INPUT:

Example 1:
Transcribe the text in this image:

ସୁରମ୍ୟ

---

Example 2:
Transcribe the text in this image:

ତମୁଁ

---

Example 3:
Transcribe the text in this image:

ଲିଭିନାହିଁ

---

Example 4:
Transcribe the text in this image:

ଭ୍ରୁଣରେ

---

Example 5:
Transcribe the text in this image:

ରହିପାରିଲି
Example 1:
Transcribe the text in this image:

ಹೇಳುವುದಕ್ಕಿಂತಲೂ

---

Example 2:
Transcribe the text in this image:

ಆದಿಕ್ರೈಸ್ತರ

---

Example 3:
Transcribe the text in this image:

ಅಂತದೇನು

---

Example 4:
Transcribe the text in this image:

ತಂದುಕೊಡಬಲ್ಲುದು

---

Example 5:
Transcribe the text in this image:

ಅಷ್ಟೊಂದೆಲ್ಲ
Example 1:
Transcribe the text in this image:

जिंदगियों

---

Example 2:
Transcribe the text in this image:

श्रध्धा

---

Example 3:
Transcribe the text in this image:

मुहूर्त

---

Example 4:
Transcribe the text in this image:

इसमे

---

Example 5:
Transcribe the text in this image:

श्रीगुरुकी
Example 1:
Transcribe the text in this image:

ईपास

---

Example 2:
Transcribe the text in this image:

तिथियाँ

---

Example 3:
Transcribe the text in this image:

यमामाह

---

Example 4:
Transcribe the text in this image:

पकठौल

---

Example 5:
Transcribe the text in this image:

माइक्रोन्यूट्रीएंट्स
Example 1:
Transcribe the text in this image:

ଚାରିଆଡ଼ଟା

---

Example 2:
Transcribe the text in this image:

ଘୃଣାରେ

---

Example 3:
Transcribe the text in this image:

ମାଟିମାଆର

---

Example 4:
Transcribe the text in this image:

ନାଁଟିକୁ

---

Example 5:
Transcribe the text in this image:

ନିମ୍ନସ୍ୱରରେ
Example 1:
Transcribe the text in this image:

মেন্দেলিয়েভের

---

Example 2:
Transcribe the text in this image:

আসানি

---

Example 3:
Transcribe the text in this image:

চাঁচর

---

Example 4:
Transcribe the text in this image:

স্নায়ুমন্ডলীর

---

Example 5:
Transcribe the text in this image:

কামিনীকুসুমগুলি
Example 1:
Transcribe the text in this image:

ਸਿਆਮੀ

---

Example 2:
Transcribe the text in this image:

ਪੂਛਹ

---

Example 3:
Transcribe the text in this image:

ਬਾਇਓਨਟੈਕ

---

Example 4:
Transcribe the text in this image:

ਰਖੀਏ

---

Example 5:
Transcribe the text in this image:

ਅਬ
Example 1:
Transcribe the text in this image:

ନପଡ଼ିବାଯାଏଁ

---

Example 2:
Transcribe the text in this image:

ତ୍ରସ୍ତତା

WORK REQUIRED:
Each line of the data above must be restated word for word.

EXERCISE RESPONSE:
Example 1:
Transcribe the text in this image:

ସୁରମ୍ୟ

---

Example 2:
Transcribe the text in this image:

ତମୁଁ

---

Example 3:
Transcribe the text in this image:

ଲିଭିନାହିଁ

---

Example 4:
Transcribe the text in this image:

ଭ୍ରୁଣରେ

---

Example 5:
Transcribe the text in this image:

ରହିପାରିଲି
Example 1:
Transcribe the text in this image:

ಹೇಳುವುದಕ್ಕಿಂತಲೂ

---

Example 2:
Transcribe the text in this image:

ಆದಿಕ್ರೈಸ್ತರ

---

Example 3:
Transcribe the text in this image:

ಅಂತದೇನು

---

Example 4:
Transcribe the text in this image:

ತಂದುಕೊಡಬಲ್ಲುದು

---

Example 5:
Transcribe the text in this image:

ಅಷ್ಟೊಂದೆಲ್ಲ
Example 1:
Transcribe the text in this image:

जिंदगियों

---

Example 2:
Transcribe the text in this image:

श्रध्धा

---

Example 3:
Transcribe the text in this image:

मुहूर्त

---

Example 4:
Transcribe the text in this image:

इसमे

---

Example 5:
Transcribe the text in this image:

श्रीगुरुकी
Example 1:
Transcribe the text in this image:

ईपास

---

Example 2:
Transcribe the text in this image:

तिथियाँ

---

Example 3:
Transcribe the text in this image:

यमामाह

---

Example 4:
Transcribe the text in this image:

पकठौल

---

Example 5:
Transcribe the text in this image:

माइक्रोन्यूट्रीएंट्स
Example 1:
Transcribe the text in this image:

ଚାରିଆଡ଼ଟା

---

Example 2:
Transcribe the text in this image:

ଘୃଣାରେ

---

Example 3:
Transcribe the text in this image:

ମାଟିମାଆର

---

Example 4:
Transcribe the text in this image:

ନାଁଟିକୁ

---

Example 5:
Transcribe the text in this image:

ନିମ୍ନସ୍ୱରରେ
Example 1:
Transcribe the text in this image:

মেন্দেলিয়েভের

---

Example 2:
Transcribe the text in this image:

আসানি

---

Example 3:
Transcribe the text in this image:

চাঁচর

---

Example 4:
Transcribe the text in this image:

স্নায়ুমন্ডলীর

---

Example 5:
Transcribe the text in this image:

কামিনীকুসুমগুলি
Example 1:
Transcribe the text in this image:

ਸਿਆਮੀ

---

Example 2:
Transcribe the text in this image:

ਪੂਛਹ

---

Example 3:
Transcribe the text in this image:

ਬਾਇਓਨਟੈਕ

---

Example 4:
Transcribe the text in this image:

ਰਖੀਏ

---

Example 5:
Transcribe the text in this image:

ਅਬ
Example 1:
Transcribe the text in this image:

ନପଡ଼ିବାଯାଏଁ

---

Example 2:
Transcribe the text in this image:

ତ୍ରସ୍ତତା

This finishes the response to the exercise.